By the Court.—Order affirmed.

            Not recommended for publication in the official reports.  See Wis. Stat. Rule 809.23(1)(b)4.

 


 



[1]  This appeal is decided by one judge pursuant to Wis. Stat. § 752.31(2)(b) (1997-98).

[2]  All references to the Wisconsin Statutes are to the 1997-98 version unless otherwise noted. 

[3]  The record contains no record of the PAC citation, though the municipal court’s May 28, 1999 decision notes that the court originally found Vernon guilty of both OMVWI and PAC.

[4]  Other than the quoted material, Vernon’s counsel provides no discussion of Burch, except for a later statement, assertedly supported by Burch, that the municipal court had no choice but to conduct a new trial.  This is a misrepresentation of the holding in Burch.  Burch explains that:  “This court has previously recognized, however, that the binding effect of an appellate ruling is not absolute.  For example, the law of the case may be disregarded when “‘cogent, substantial and proper reasons exist’” such as a subsequent contrary decision from a controlling authority.”  Burch v.
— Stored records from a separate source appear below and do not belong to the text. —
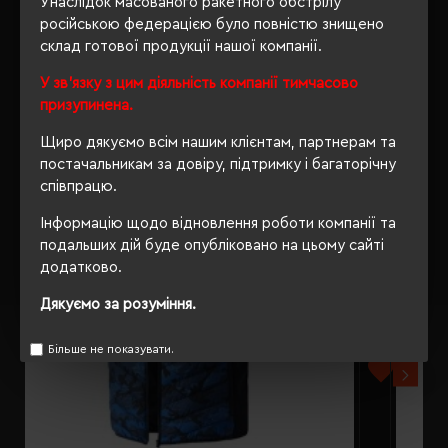
Унаслідок масованого ракетного обстрілу
російською федерацією було повністю знищено
склад готової продукції нашої компанії.
У зв'язку з цим діяльність компанії тимчасово
РЕКОМЕНДУЄМО
призупинена.
Щиро дякуємо всім нашим клієнтам, партнерам та
постачальникам за довіру, підтримку і багаторічну
співпрацю.
Інформацію щодо відновлення роботи компанії та
подальших дій буде опубліковано на цьому сайті
додатково.
Дякуємо за розуміння.
Більше не показувати.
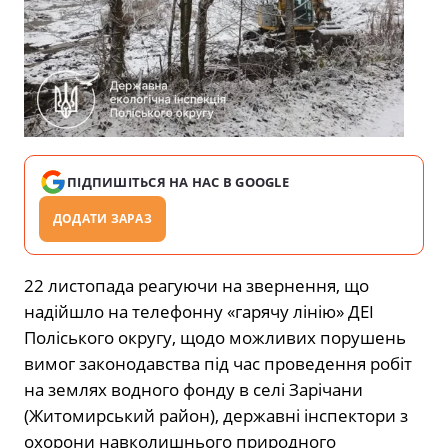
ПІДПИШІТЬСЯ НА НАС В GOOGLE
ДОДАТИ ЗАРАЗ
22 листопада реагуючи на звернення, що
надійшло на телефонну «гарячу лінію» ДЕІ
Поліського округу, щодо можливих порушень
вимог законодавства під час проведення робіт
на землях водного фонду в селі Зарічани
(Житомирський район), державні інспектори з
охорони навколишнього природного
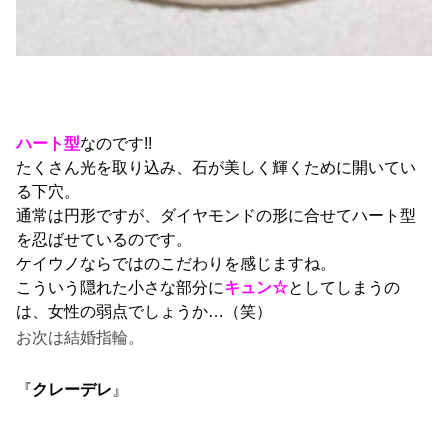
ハート型
なのです!!
たくさん光を取り込み、石が美しく輝くために開いてい
る下穴。
通常は円形ですが、ダイヤモンドの形に合せてハート型
を忍ばせているのです。
ケイウノならではのこだわりを感じますね。
こういう隠れた小さな部分に
キュン☆
としてしまうの
は、女性の弱点でしょうか…（笑）
お次は結婚指輪。
『
クレーデレ
』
American Family Mut. Ins. Co., 198 Wis. 2d 465, 470 n.1, 543 N.W.2d 277 (1996) (quoting Mullen v. Coolong, 153 Wis. 2d 401, 410, 451 N.W.2d 412 (1990)). 

The comment to SCR 20:3.3, Candor Toward the Tribunal, discusses misleading legal argument:  “Legal argument based on a knowingly false representation of law constitutes dishonesty toward the tribunal.  A lawyer is not required to make a disinterested exposition of the law, but must recognize the existence of pertinent legal authorities.”  Counsel’s argument was in Vernon’s brief-in-chief.  It is not possible to accurately discuss Burch without discussing the whole of footnote one, including the existence of exceptions to the law of the case doctrine.  Misleading legal arguments are at best unhelpful, and do not advance a client’s cause.  We anticipate that counsel will more carefully and thoroughly discuss pertinent authority in future briefs.